Un cane, ma testardo come un mulo. E anche pesante quasi quanto un bardotto. Tanto che quando il terranova da oltre settanta chili si è sdraiato a terra, senza più voler camminare, il proprietario non ha potuto altro che chiedere aiuto ai vigili del fuoco, ai quali non è rimasto altro che recuperare l’animale con un elicottero, perché nessun altro modo avrebbe funzionato. La missione di salvataggio è scattata questo pomeriggio, mercoledì, quando lo splendido esemplare di molossoide, di sette anni di età, si è accucciato lungo il sentiero che si inerpica su per il Monte Barro, a Galbiate. Il padrone ha tentato in tutti i modi di convincerlo a rialzarsi per riprendere la marcia: lo ha coccolato, accarezzato, gli ha porto dell’acqua, lo ha chiamato, sgridato, persino spinto e provato a prenderlo in braccio. Ma niente, non è servito a niente. L’enorme quadrupede è rimasto immobile al suo posto, senza scomporsi più di tanto.

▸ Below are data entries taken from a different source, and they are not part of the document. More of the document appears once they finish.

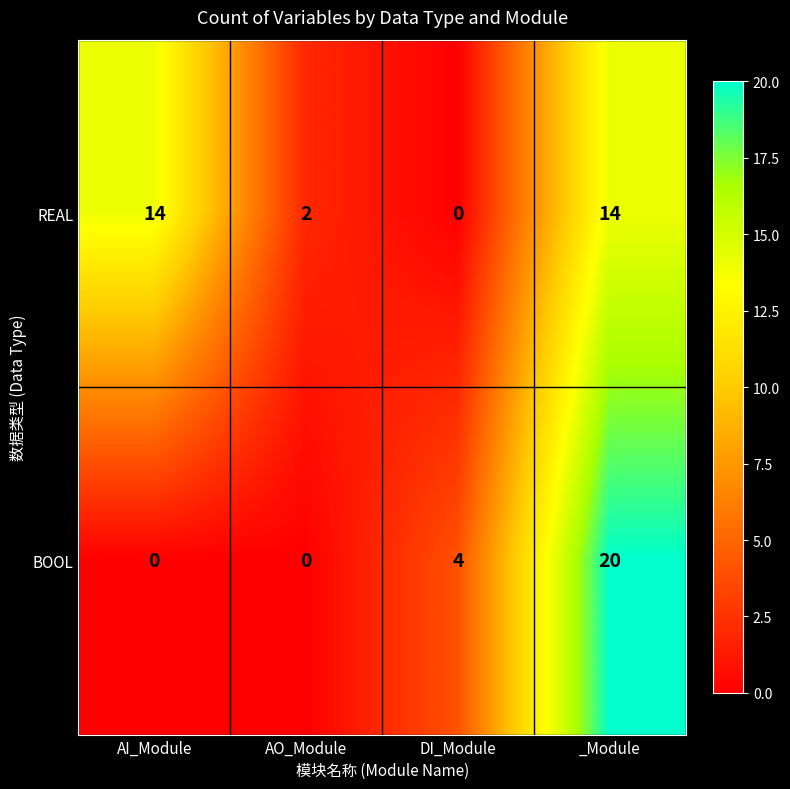

What is the average value of the REAL series?

8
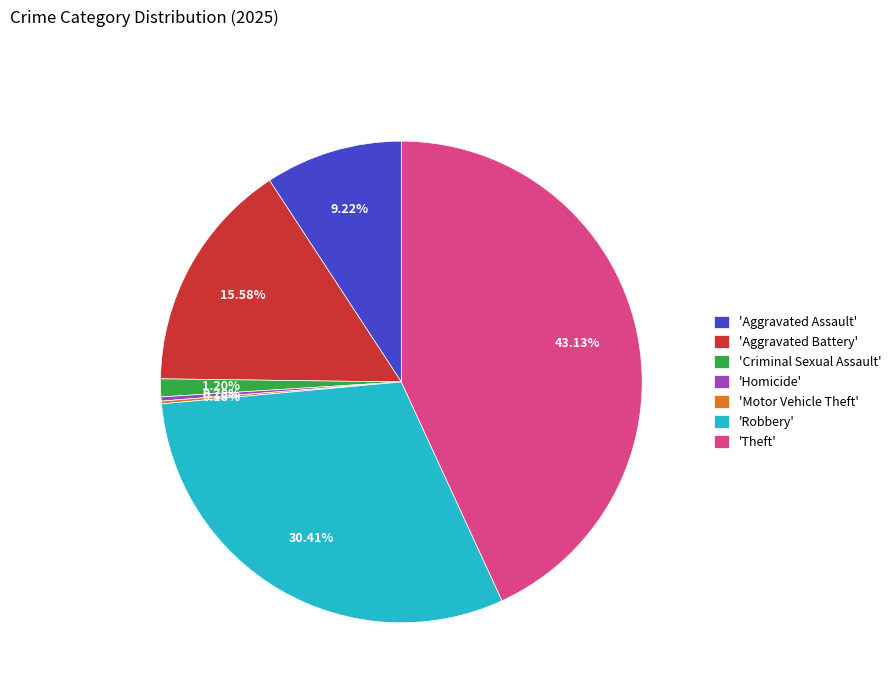

What is the largest slice in the pie chart?

'Theft'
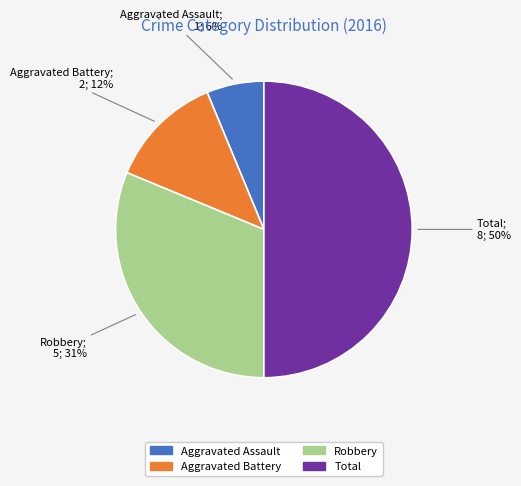

Which has a higher value, Total or Aggravated Battery?

Total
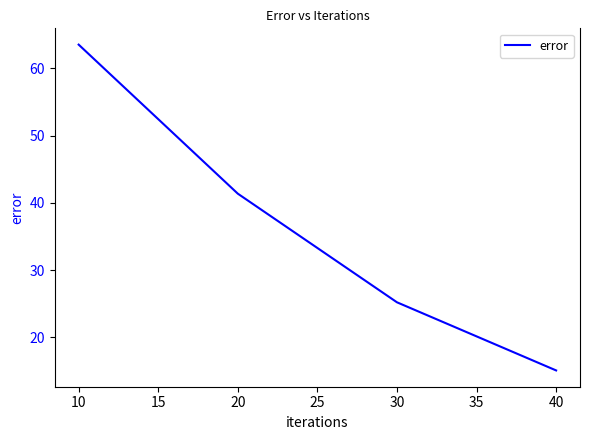

At which category does the chart reach its peak across all series?

10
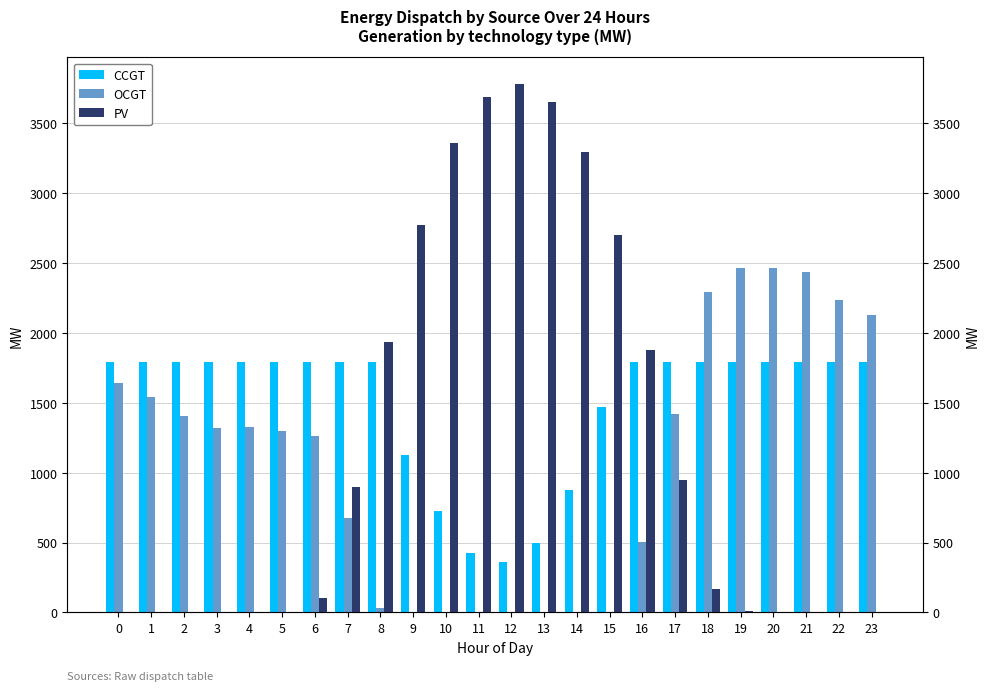

How many data points in OCGT are above 1320?

11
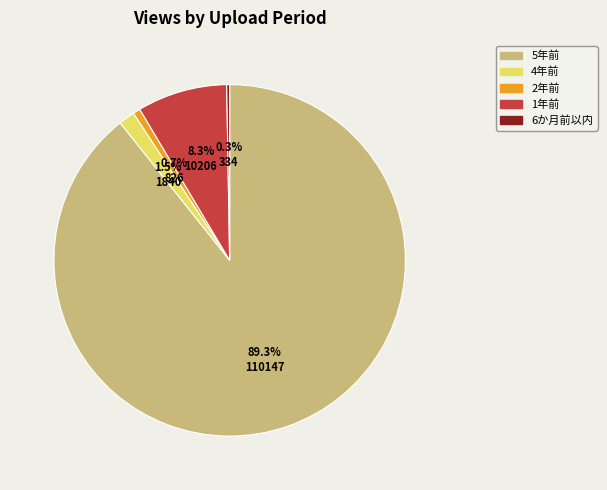

Which category has the biggest portion of the pie?

5年前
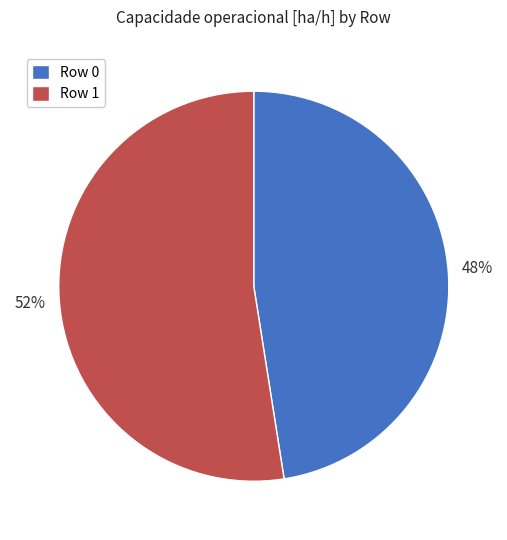

The Row 0 slice represents 53% of the pie. True or false?

False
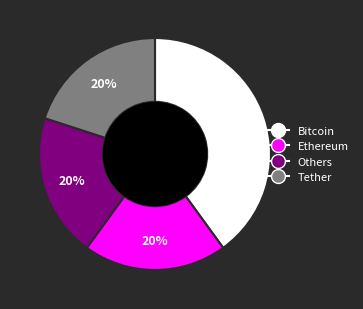

Is there a majority slice in this chart?

No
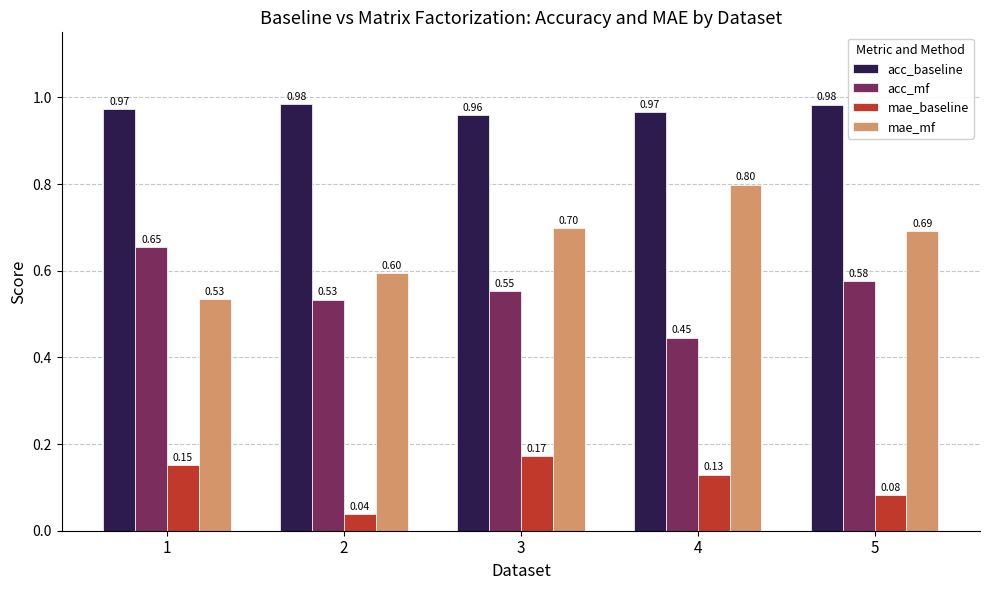

Which series has the largest total across all categories?

acc_baseline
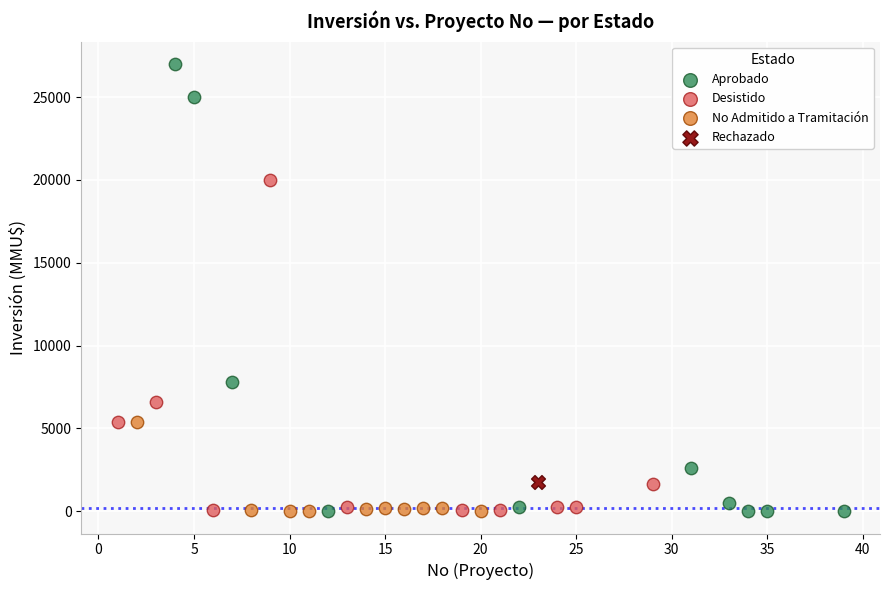

What are all the series names shown in the legend?

Aprobado, Desistido, No Admitido a Tramitación, Rechazado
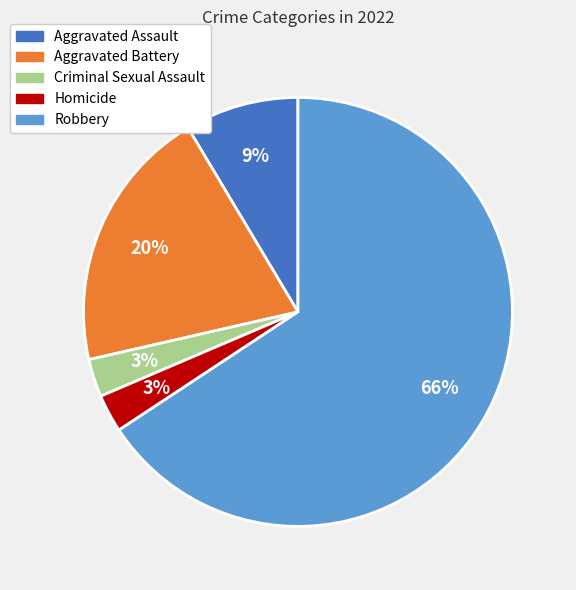

Count the number of slices in the pie.

5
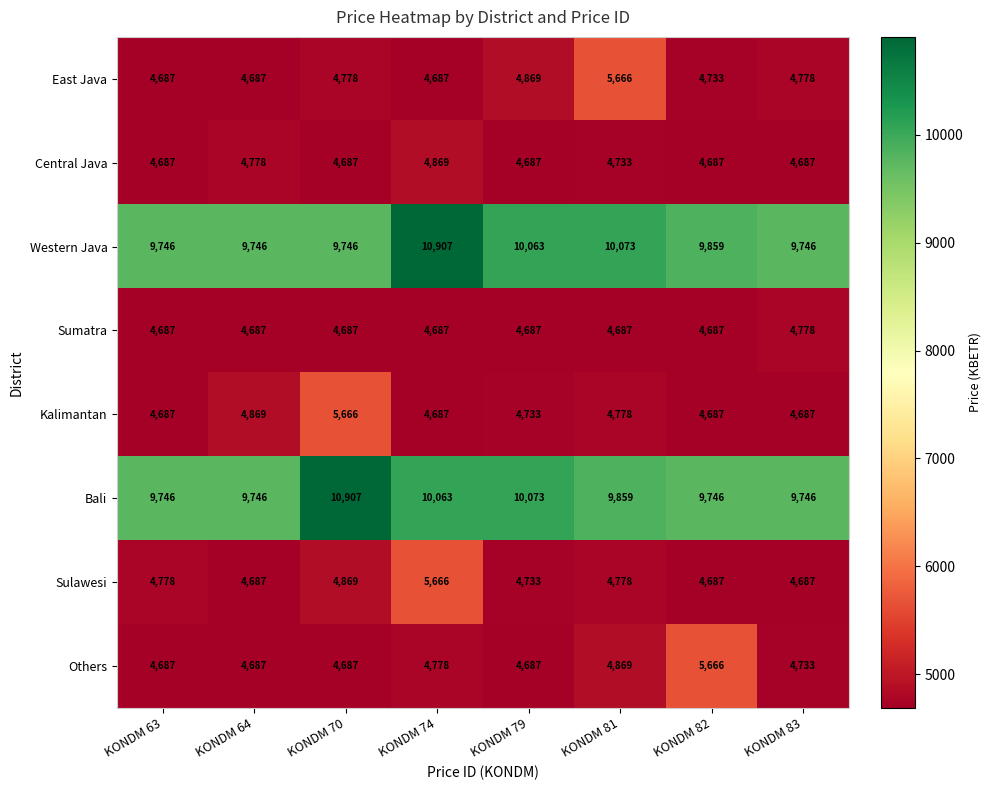

Is it true that Sulawesi equals 8464 at KONDM 70?

False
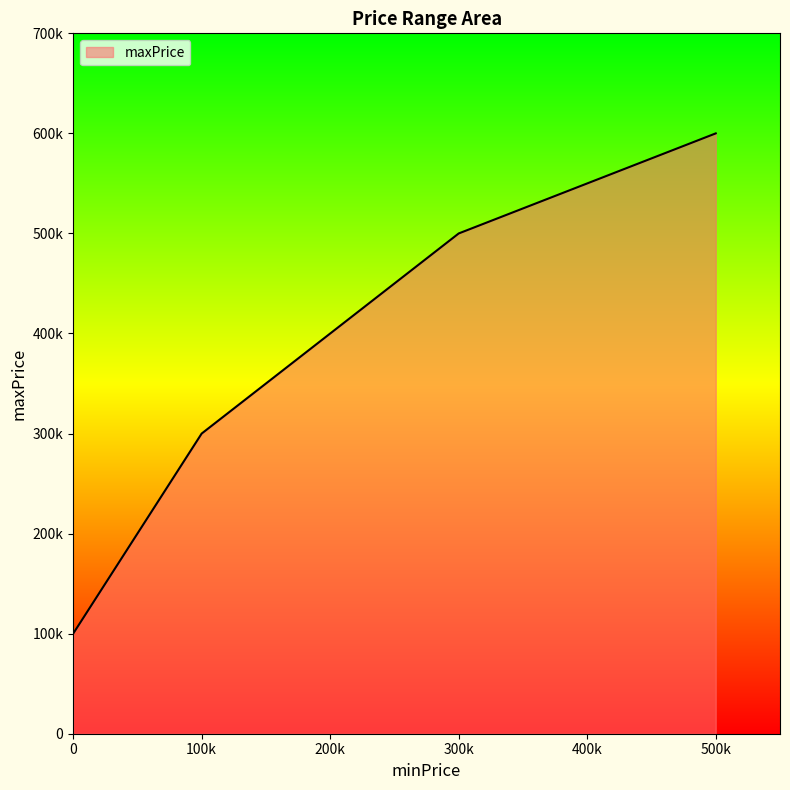

What is the minimum value shown in the chart?

100000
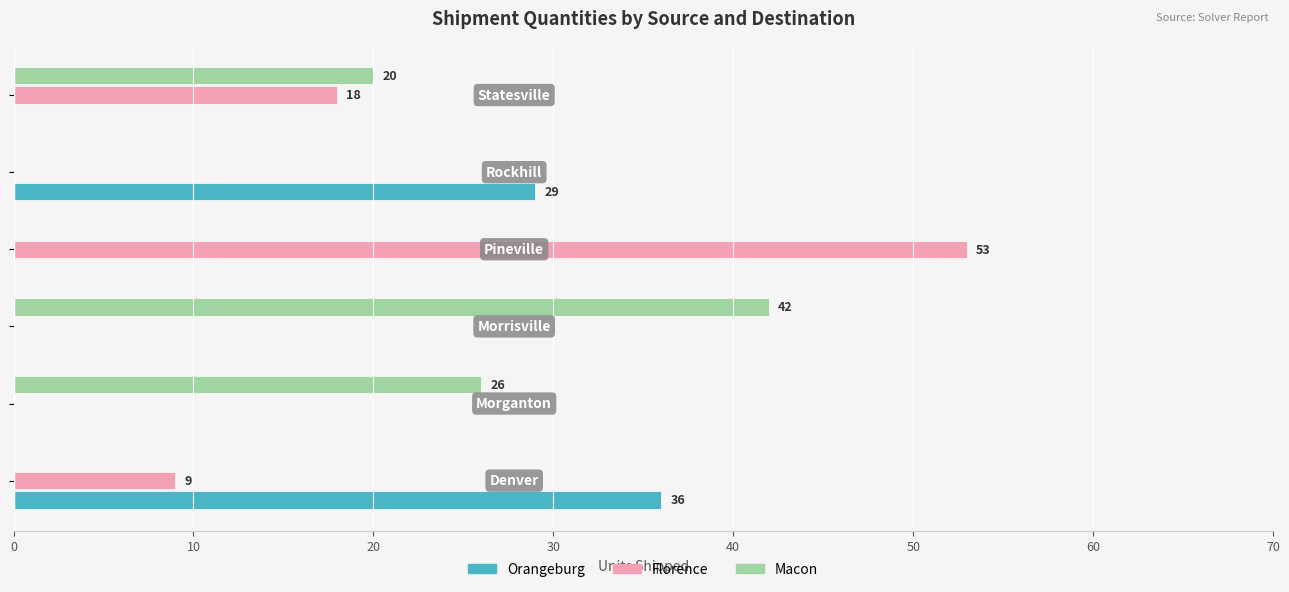

What is the average value of the Florence series?

13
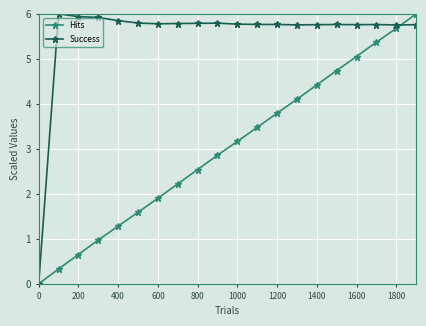

Which series has the largest total across all categories?

Success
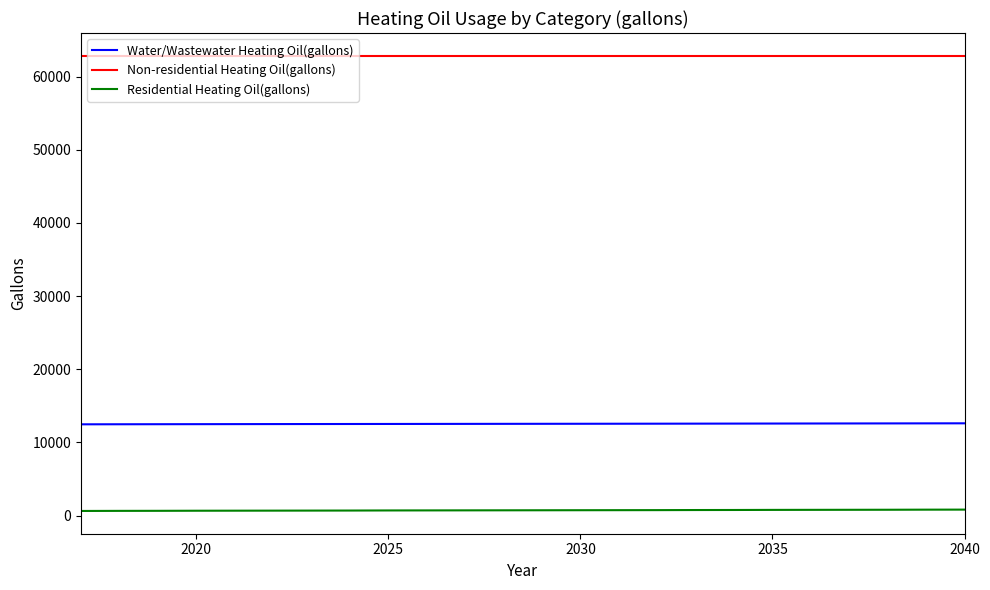

True or false: Water/Wastewater Heating Oil(gallons) and Residential Heating Oil(gallons) intersect in this chart.

False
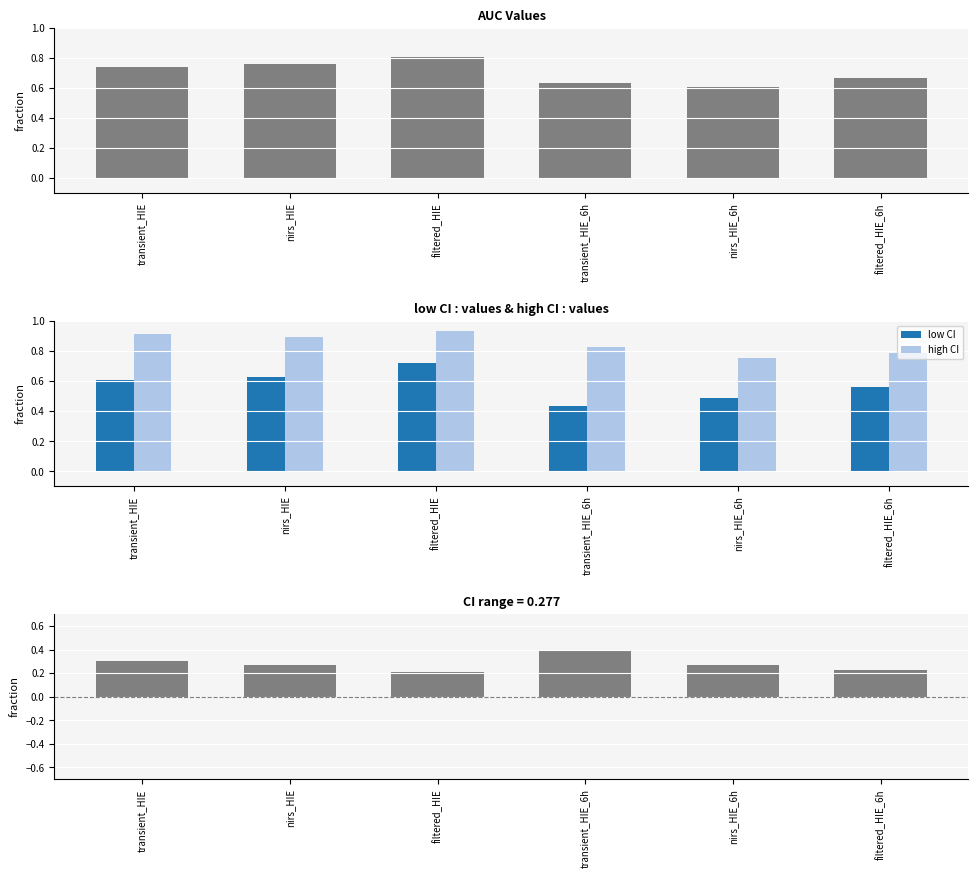

Reading left to right, extract all data points from this chart.

AUC: 0.7	0.8	0.8	0.6	0.6	0.7
low CI: 0.6	0.6	0.7	0.4	0.5	0.6
high CI: 0.9	0.9	0.9	0.8	0.8	0.8
high CI - low CI: 0.3	0.3	0.2	0.4	0.3	0.2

Alla fine il possessore ha dovuto chiedere i rinforzi e ha contattato gli operatori del 115 del comando provinciale di Lecco. I pompieri, non sapendo nemmeno loro come riportare a valle l’enorme fido, hanno mobilitato i colleghi elicotteristi di Varese. Il terranova è stato quindi assicurato ad un’imbracatura collegata al verricello del mezzo di soccorso aereo, sollevato di peso in volo e infine, dopo un breve viaggio a penzoloni in aria, riaccompagnato a terra alla piazzola di atterraggio e decollo del Bione. Evidentemente ancora stanco per la precedente zampettata o forse semplicemente smarrito per l’inedita esperienza, prima di rizzarsi finalmente sulle proprie zampe e decidersi a seguire il padrone, il cagnolone ne ha approfittato per riposarsi ancora un poco a bocconi sull’erba.